Does it make it hard for you to criticize Fox?

SM: No.

Concerned you're going to lose your Game of Thrones column?

SM: Right, well, I'm going to lose it in five weeks anyway because, it's a six-week season.


But basically, this thing about being in the media: I mean yes and no. I mean the thing is that the people are pretty familiar with my Twitter feed and they're pretty familiar with the kind of tweets that I put out there. So if you want me to come write for you and then tell me, “You need to moderate your Twitter feed,” then obviously you’re not wanting me to write for you for the right reasons.

So I've been really fortunate with that. Even at National Review.

You've got to stay true to your Twitter feed.

SM: I got the words, "Poop Swastika" on the front page of National Review online. That was the watermark.

Congratulations. I do think it's an interesting thing for writers who've come up on Twitter and social media that you have a sort of obligation to your voice there, and to your following there, that you can't then betray when you get a job. That can actually be like a challenge for people, I think, in some ways.

| DATA EXCERPT |
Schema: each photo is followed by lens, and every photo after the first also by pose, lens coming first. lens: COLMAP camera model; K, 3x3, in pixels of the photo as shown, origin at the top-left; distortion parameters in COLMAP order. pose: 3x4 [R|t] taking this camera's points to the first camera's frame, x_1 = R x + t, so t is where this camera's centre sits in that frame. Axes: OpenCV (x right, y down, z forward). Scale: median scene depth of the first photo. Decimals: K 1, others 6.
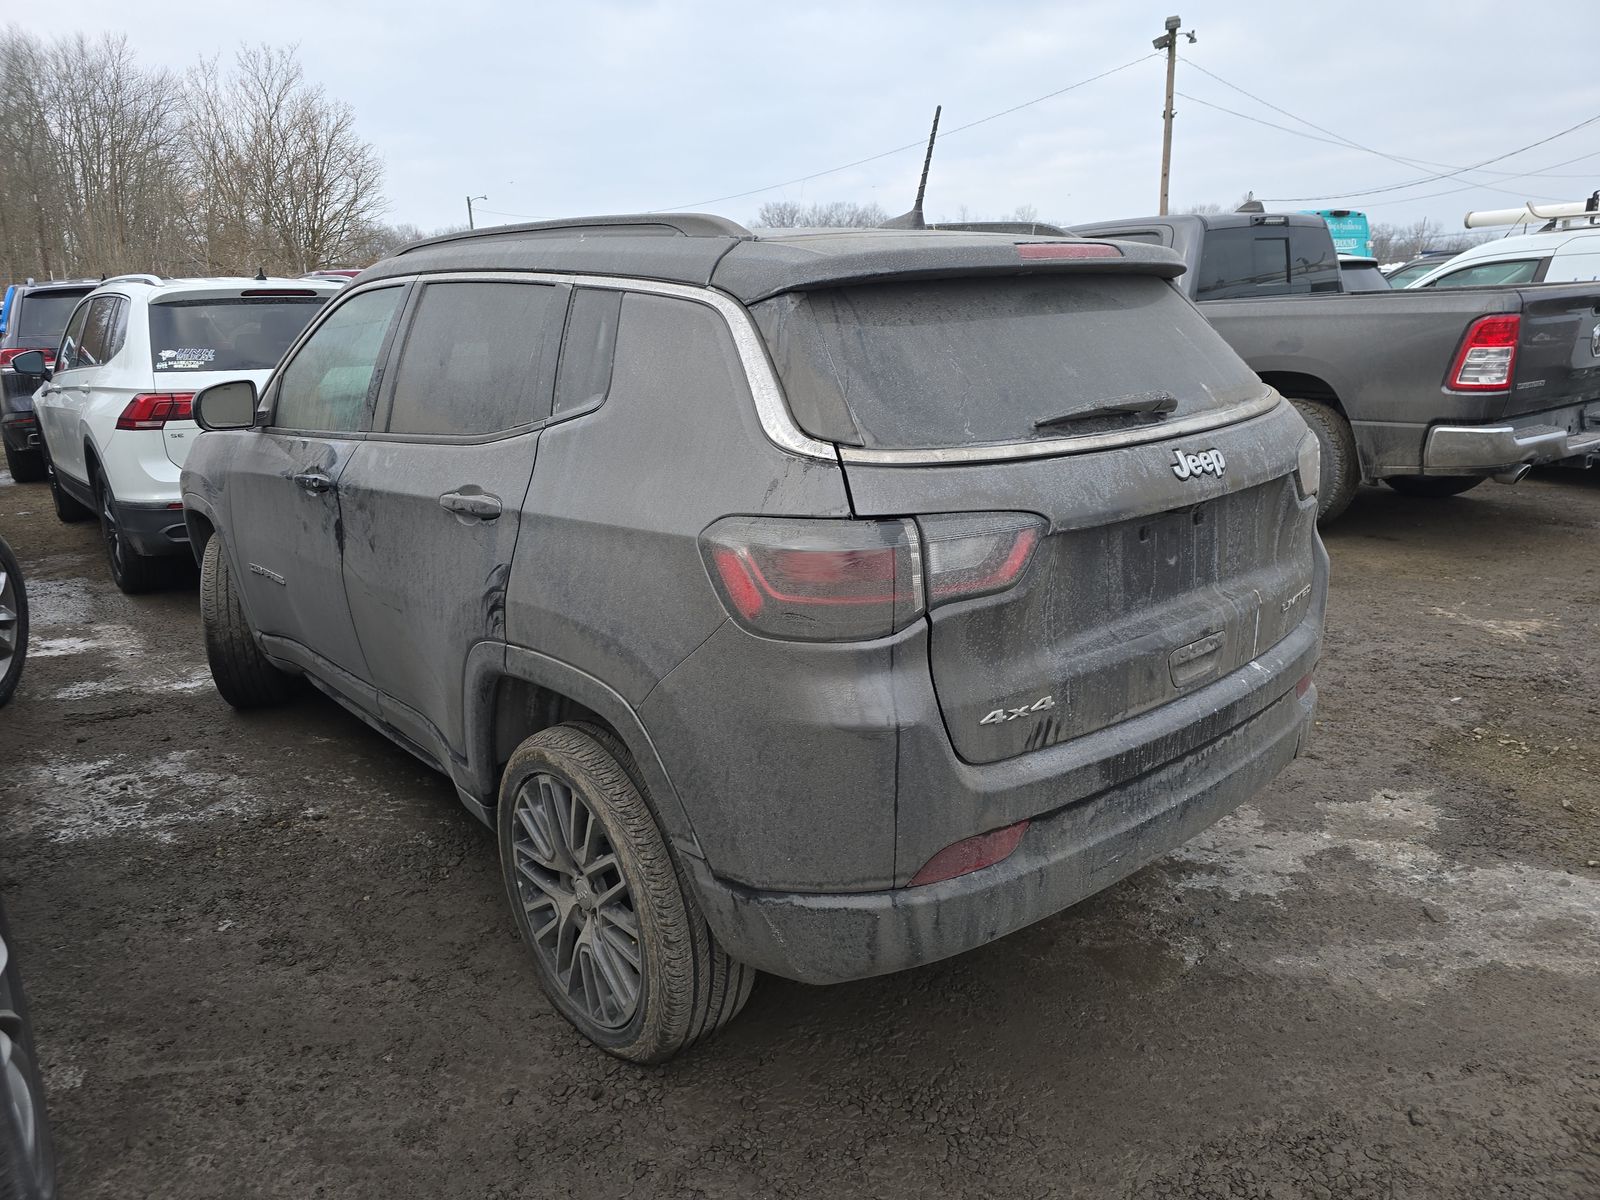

| INSTRUCTIONS |
**a.** Repeat the interview excerpt from "But basically, this" to "the right reasons.".
**b.** Translate this sentence from the interview excerpt into French: "So I've been really fortunate with that."
**c.** In the interview excerpt, how long does SM say the season lasts?
The data has no connection to the interview excerpt.

| PER-TASK ANSWERS |
**a.**
But basically, this thing about being in the media: I mean yes and no. I mean the thing is that the people are pretty familiar with my Twitter feed and they're pretty familiar with the kind of tweets that I put out there. So if you want me to come write for you and then tell me, “You need to moderate your Twitter feed,” then obviously you’re not wanting me to write for you for the right reasons.

**b.** J'ai donc eu beaucoup de chance à cet égard.

**c.** Six weeks.